Night of the Living Dead (George A. Romero, 1968): Zombie films are great. From Dawn of the Dead to 28 Days Later (yes, the latter is a zombie film. I don’t care what Danny Boyle says), I can’t get enough of those beloved flesh-eaters come Halloween. My favorite zombie flick has to be the quintessential one: Romero’s black-and-white horror masterpiece, Night of the Living Dead. It’s the story of a small band of troubled survivors who hole up in a country home surrounded by the mottled-skinned shamblers. And there’s racial allegory to boot! What’s not to love?

Poltergeist (Tobe Hooper, 1982): Everyone has that movie they watched as a kid that scarred them for life. Mine is Poltergeist, a film that taught me never to build any sort of domicile structure on the site of an Indian burial ground. This twisted ‘80s classic never lets up with some of the most terrifying images in any horror film ever – and just when you think it’s safe, all hell breaks lose. Literally.
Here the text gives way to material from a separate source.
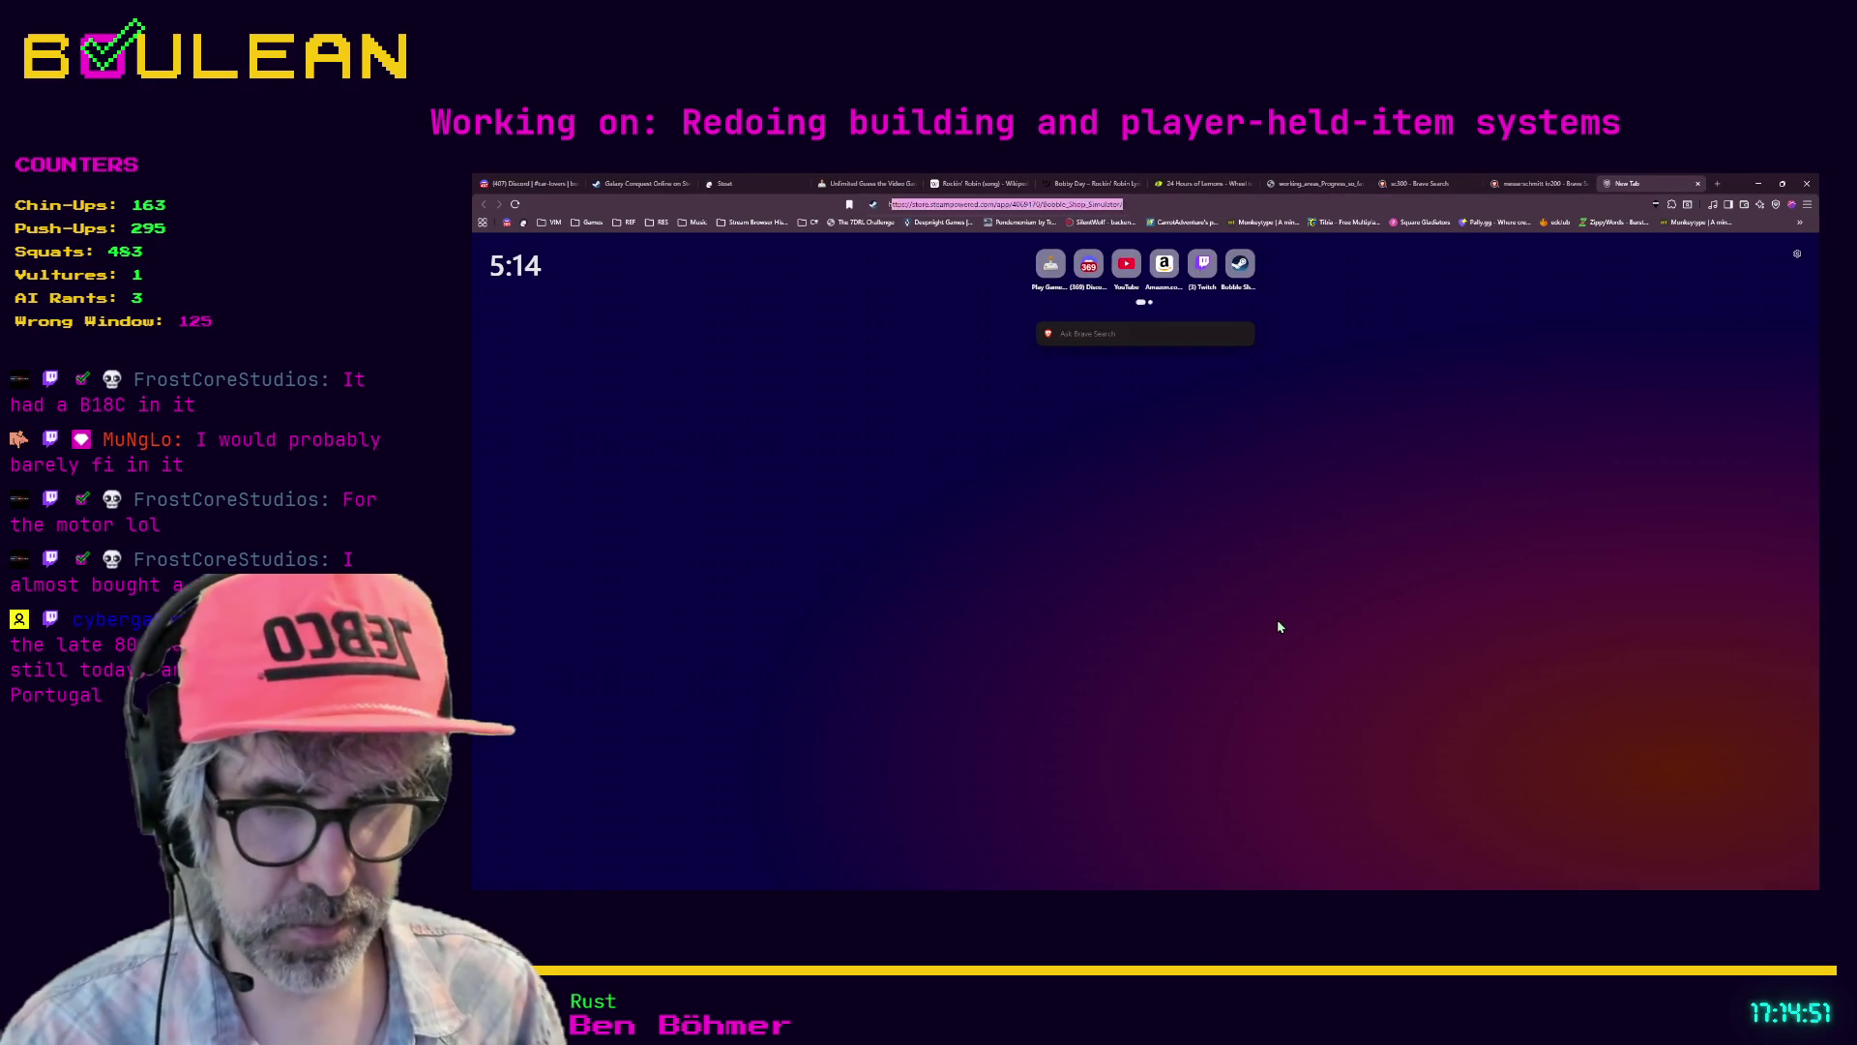
pyautogui.write(' crx')
pyautogui.press('Return')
Jaws (Steven Spielberg, 1975): Spielberg’s often replicated but never equaled Jaws is probably my favorite horror film of all time. It’s a film that manages terror without forgetting that movies are, first and foremost, supposed to be fun. Jaws is one of those few flicks that’s hard not to like, and it’s perfect to round-off or jump-start an evening of scary movies. You’re gonna need a bigger boat.